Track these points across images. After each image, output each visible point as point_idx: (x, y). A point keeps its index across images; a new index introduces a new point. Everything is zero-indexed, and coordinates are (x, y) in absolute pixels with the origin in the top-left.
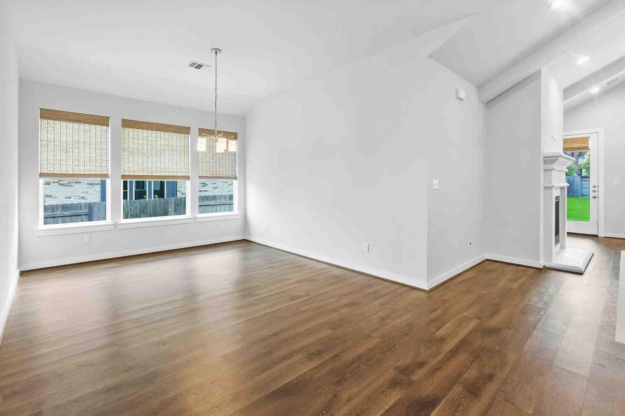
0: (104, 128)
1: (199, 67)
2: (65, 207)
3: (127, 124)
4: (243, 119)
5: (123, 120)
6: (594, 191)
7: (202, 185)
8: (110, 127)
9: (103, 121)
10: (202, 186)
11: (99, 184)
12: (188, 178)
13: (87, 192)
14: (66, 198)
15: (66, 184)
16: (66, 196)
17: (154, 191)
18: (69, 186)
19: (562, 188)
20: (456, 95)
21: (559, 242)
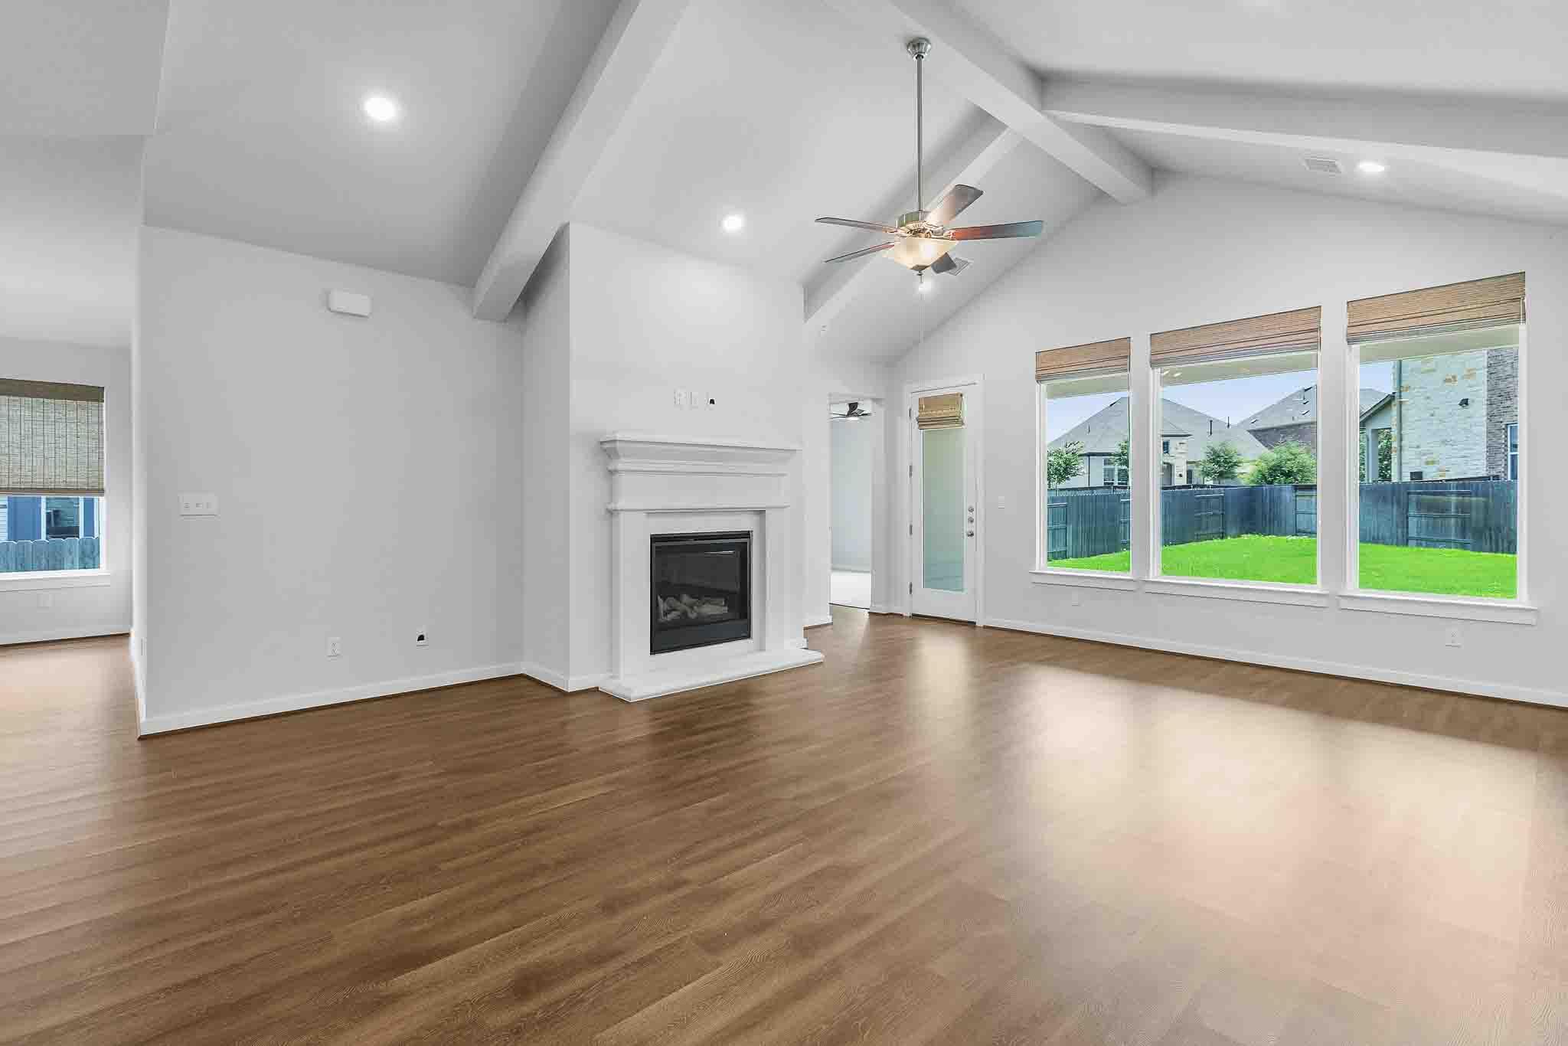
6: (971, 520)
19: (761, 513)
20: (327, 304)
21: (749, 636)
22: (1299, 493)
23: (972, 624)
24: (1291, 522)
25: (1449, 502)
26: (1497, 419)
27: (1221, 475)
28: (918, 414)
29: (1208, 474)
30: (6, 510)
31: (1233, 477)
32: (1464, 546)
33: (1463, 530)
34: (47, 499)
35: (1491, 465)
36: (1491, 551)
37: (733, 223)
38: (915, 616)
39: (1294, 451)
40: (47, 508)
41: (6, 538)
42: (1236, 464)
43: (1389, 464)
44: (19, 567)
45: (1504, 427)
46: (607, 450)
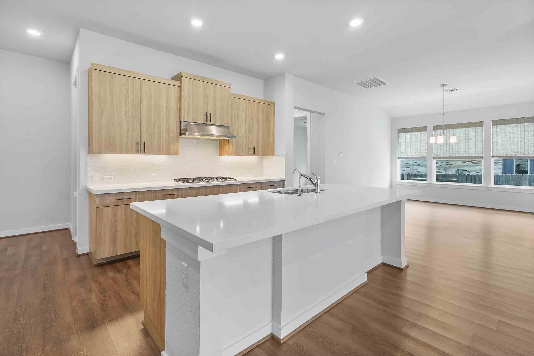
11: (501, 163)
30: (502, 164)
34: (516, 160)
40: (516, 163)
41: (502, 173)
44: (507, 183)
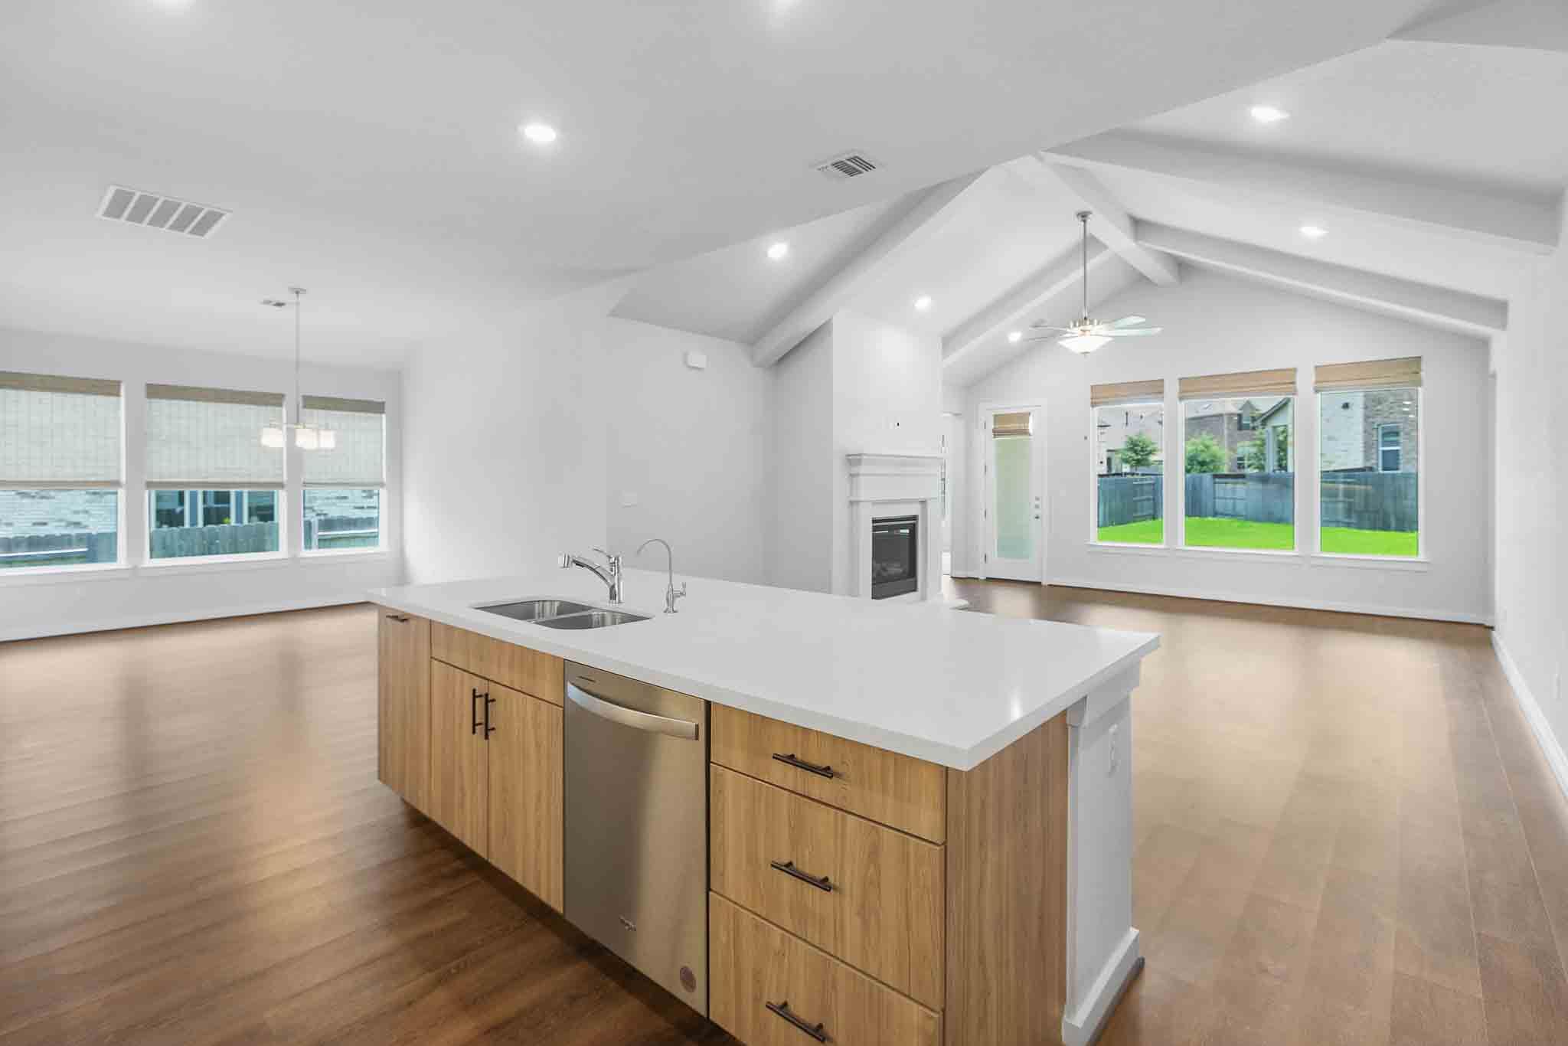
0: (113, 399)
1: (279, 304)
2: (33, 542)
3: (155, 391)
4: (396, 377)
5: (149, 386)
6: (1037, 507)
7: (364, 495)
8: (123, 399)
9: (109, 388)
10: (365, 497)
12: (281, 485)
13: (86, 512)
14: (34, 524)
15: (33, 494)
16: (34, 521)
17: (250, 509)
18: (43, 497)
19: (923, 502)
20: (685, 362)
21: (915, 590)
22: (1217, 480)
23: (1039, 584)
24: (1210, 505)
25: (1337, 489)
26: (1371, 420)
27: (1139, 462)
28: (993, 427)
29: (1126, 461)
31: (1148, 465)
32: (1349, 525)
33: (1349, 510)
35: (1367, 458)
36: (1370, 529)
37: (923, 303)
38: (988, 579)
39: (1208, 443)
42: (1150, 453)
43: (1286, 455)
45: (1376, 427)
46: (853, 460)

> _What is expected_:
Reproduce each entry precisely. Leave the pictures out.

> _Result_:
Track these points across images. After each image, output each visible point as point_idx: (x, y). A point keeps its index across images; a new index introduces a new point. Everything is zero-indexed, and coordinates are (x, y) in absolute pixels with the origin in the top-left.
0: (104, 128)
1: (199, 67)
2: (65, 207)
3: (127, 124)
4: (243, 119)
5: (123, 120)
6: (594, 191)
7: (202, 185)
8: (110, 127)
9: (103, 121)
10: (202, 186)
11: (99, 184)
12: (188, 178)
13: (87, 192)
14: (66, 198)
15: (66, 184)
16: (66, 196)
17: (154, 191)
18: (69, 186)
19: (562, 188)
20: (456, 95)
21: (559, 242)
6: (971, 520)
19: (761, 513)
20: (327, 304)
21: (749, 636)
22: (1299, 493)
23: (972, 624)
24: (1291, 522)
25: (1449, 502)
26: (1497, 419)
27: (1221, 475)
28: (918, 414)
29: (1208, 474)
30: (6, 510)
31: (1233, 477)
32: (1464, 546)
33: (1463, 530)
34: (47, 499)
35: (1491, 465)
36: (1491, 551)
37: (733, 223)
38: (915, 616)
39: (1294, 451)
40: (47, 508)
41: (6, 538)
42: (1236, 464)
43: (1389, 464)
44: (19, 567)
45: (1504, 427)
46: (607, 450)
11: (501, 163)
30: (502, 164)
34: (516, 160)
40: (516, 163)
41: (502, 173)
44: (507, 183)
0: (113, 399)
1: (279, 304)
2: (33, 542)
3: (155, 391)
4: (396, 377)
5: (149, 386)
6: (1037, 507)
7: (364, 495)
8: (123, 399)
9: (109, 388)
10: (365, 497)
12: (281, 485)
13: (86, 512)
14: (34, 524)
15: (33, 494)
16: (34, 521)
17: (250, 509)
18: (43, 497)
19: (923, 502)
20: (685, 362)
21: (915, 590)
22: (1217, 480)
23: (1039, 584)
24: (1210, 505)
25: (1337, 489)
26: (1371, 420)
27: (1139, 462)
28: (993, 427)
29: (1126, 461)
31: (1148, 465)
32: (1349, 525)
33: (1349, 510)
35: (1367, 458)
36: (1370, 529)
37: (923, 303)
38: (988, 579)
39: (1208, 443)
42: (1150, 453)
43: (1286, 455)
45: (1376, 427)
46: (853, 460)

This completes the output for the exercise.